Justification for selection of Effect on developmental toxicity: via oral route:
In a modern GLP study (OECD 414) EXP1503090 was administered by gavage to groups of female Sprague Dawley rats from gestation days 6 through 19 at 30, 100 and 300 mg/kg bw/d. A concurrent control group receiving vehicle control (mineral oil and corn oil) was included. Dams showed no test substance-related effects for clinical signs, body weight, food consumption or macroscopic examination. Statistically significant, higher alkaline phosphatase, alanine aminotransferase and triglyceride levels were noted at 300 mg/kg bw/d. No treatment-related effect on intrauterine growth and survival, fetal malformations or developmental variations were noted in this study.
Based on these observations, the oral NOAEL in rat for maternal toxicity was established at 100 mg/kg bw/d and the NOAEL for developmental toxicity was set at 300 mg/kg bw/d.

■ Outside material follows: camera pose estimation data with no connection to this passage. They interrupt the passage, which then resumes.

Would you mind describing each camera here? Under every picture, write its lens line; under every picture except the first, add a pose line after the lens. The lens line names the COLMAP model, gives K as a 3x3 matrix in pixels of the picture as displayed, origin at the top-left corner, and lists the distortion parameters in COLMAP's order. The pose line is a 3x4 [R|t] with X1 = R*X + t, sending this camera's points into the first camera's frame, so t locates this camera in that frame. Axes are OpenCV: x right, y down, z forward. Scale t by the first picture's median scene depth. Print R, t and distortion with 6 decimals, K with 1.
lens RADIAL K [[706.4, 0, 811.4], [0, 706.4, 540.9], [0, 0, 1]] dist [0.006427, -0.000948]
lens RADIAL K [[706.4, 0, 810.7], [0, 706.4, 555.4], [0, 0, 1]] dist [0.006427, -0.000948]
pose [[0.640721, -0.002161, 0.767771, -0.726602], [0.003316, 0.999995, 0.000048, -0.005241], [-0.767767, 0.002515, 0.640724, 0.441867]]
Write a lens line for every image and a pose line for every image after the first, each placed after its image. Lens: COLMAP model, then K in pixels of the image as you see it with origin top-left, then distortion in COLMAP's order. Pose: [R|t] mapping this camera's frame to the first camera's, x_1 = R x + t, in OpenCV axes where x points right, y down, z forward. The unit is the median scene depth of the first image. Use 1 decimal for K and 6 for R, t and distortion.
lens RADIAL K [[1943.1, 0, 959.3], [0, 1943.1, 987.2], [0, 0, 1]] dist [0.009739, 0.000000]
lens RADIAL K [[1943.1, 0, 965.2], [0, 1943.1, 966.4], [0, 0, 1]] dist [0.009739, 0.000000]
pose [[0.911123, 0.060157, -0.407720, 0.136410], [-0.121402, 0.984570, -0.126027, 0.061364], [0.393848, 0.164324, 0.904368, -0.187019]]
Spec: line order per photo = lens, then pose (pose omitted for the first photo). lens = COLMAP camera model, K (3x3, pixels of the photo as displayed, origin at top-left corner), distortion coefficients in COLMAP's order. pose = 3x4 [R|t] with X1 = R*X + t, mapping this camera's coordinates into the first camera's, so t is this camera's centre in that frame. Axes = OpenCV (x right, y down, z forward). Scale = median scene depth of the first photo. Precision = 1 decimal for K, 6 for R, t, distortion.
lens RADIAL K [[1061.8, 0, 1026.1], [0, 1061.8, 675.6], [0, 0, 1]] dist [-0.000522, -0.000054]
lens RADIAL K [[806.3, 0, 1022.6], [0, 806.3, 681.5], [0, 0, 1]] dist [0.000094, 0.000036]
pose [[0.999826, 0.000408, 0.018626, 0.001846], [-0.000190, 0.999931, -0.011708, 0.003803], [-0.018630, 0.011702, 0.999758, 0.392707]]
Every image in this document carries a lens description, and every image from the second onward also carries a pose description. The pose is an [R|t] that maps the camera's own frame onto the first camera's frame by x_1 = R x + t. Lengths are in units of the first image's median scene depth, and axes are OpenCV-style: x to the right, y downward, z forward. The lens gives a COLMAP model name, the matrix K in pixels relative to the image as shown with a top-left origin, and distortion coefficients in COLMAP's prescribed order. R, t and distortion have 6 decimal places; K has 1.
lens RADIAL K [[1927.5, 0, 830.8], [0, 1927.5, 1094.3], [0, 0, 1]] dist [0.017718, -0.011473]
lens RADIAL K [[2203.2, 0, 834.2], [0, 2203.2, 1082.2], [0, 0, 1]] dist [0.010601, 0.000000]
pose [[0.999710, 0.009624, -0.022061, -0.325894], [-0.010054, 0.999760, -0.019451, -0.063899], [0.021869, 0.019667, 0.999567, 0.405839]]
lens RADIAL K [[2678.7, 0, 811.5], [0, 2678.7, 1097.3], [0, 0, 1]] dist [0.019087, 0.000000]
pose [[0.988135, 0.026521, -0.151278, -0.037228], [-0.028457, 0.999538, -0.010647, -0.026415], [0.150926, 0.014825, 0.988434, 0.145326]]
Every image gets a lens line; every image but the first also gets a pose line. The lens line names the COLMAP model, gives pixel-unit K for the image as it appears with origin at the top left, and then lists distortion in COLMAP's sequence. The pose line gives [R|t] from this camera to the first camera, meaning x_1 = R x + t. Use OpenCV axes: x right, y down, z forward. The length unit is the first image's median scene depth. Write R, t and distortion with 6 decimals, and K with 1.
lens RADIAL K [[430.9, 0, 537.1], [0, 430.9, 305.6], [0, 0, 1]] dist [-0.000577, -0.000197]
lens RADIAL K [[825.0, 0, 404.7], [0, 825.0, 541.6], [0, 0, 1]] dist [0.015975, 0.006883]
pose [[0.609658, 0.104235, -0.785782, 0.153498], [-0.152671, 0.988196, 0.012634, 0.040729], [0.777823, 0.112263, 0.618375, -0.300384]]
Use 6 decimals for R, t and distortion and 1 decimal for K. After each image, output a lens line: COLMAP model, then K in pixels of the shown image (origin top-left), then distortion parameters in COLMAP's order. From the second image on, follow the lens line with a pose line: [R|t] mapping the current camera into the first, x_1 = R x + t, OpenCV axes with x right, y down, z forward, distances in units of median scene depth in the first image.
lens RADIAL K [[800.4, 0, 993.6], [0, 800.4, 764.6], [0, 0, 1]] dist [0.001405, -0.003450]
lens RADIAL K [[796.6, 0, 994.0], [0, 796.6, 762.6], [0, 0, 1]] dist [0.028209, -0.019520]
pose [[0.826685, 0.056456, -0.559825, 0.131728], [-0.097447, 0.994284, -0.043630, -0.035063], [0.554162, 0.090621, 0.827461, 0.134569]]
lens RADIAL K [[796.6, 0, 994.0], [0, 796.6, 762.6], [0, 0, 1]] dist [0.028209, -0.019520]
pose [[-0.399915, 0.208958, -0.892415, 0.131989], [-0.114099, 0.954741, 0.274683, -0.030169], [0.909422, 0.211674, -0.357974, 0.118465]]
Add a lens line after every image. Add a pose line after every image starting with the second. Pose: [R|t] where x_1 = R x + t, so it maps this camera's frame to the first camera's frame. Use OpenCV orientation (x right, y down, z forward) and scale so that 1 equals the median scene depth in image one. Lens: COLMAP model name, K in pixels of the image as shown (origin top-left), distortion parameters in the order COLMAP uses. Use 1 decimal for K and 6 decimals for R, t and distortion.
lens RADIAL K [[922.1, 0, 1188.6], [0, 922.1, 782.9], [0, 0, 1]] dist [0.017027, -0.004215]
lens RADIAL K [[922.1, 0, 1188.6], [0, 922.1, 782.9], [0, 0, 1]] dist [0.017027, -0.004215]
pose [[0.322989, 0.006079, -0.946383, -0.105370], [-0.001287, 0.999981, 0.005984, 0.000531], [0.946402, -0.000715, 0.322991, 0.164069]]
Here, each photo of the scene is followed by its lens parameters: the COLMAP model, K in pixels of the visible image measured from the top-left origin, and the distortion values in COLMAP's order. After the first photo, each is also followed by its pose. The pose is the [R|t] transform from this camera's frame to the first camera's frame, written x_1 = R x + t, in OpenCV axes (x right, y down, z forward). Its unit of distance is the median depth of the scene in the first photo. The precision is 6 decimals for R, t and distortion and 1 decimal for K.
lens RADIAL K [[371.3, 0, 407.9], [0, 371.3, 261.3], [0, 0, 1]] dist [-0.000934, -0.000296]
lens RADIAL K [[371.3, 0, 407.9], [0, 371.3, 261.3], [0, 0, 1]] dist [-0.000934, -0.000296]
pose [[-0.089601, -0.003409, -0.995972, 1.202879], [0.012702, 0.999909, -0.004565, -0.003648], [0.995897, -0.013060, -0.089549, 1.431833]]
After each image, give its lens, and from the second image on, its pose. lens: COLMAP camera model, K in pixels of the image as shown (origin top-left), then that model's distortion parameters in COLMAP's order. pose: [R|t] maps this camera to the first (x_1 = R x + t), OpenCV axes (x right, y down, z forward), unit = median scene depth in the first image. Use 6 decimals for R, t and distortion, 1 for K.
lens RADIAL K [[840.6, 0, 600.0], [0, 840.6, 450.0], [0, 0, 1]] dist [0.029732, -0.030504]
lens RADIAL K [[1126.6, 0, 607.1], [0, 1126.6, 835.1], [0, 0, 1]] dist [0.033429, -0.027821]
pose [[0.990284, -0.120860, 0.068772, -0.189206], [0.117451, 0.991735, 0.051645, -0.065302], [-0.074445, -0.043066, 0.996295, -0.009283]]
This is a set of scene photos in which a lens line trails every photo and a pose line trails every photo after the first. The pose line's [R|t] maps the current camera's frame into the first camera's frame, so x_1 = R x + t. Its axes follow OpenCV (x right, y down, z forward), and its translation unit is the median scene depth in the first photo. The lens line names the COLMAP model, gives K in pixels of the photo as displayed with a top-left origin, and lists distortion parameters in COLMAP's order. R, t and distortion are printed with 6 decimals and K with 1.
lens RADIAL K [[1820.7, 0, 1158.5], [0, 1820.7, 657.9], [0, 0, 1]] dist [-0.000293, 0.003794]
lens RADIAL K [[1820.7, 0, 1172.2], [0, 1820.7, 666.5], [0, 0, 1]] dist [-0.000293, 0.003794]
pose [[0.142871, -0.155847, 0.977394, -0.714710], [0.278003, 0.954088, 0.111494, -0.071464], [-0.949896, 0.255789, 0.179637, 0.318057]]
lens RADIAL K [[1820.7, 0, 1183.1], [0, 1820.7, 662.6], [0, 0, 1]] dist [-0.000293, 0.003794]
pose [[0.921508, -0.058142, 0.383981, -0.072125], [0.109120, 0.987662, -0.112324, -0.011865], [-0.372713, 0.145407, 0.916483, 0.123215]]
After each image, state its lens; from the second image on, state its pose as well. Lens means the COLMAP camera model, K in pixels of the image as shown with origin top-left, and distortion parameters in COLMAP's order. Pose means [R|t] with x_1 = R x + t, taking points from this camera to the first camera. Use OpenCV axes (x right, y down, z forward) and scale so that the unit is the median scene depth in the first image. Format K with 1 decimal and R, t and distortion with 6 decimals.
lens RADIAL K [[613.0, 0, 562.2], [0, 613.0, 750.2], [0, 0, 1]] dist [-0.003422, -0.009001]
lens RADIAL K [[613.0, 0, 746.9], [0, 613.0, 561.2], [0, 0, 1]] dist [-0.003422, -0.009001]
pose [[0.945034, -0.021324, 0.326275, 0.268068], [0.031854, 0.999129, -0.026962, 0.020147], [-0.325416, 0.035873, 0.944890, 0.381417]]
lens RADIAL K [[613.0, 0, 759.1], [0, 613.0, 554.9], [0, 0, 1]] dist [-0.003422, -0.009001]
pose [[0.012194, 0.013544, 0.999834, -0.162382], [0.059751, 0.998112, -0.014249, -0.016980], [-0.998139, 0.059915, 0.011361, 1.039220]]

Justification for classification or non-classification

A close chemical analogue did not influence fertility or the next generation at the highest dose tested (215mg/kg bw/day). The registration substance was tested in an OECD 414 developmental toxicity study and the NOAEL for developmental effects was 300mg/kg bw/day. Based on these data, the substance is not considered to meet criteria for classification under the terms of Directive 67/548/EEC or GHS as reflected by Regulation (EC) 1272/2008.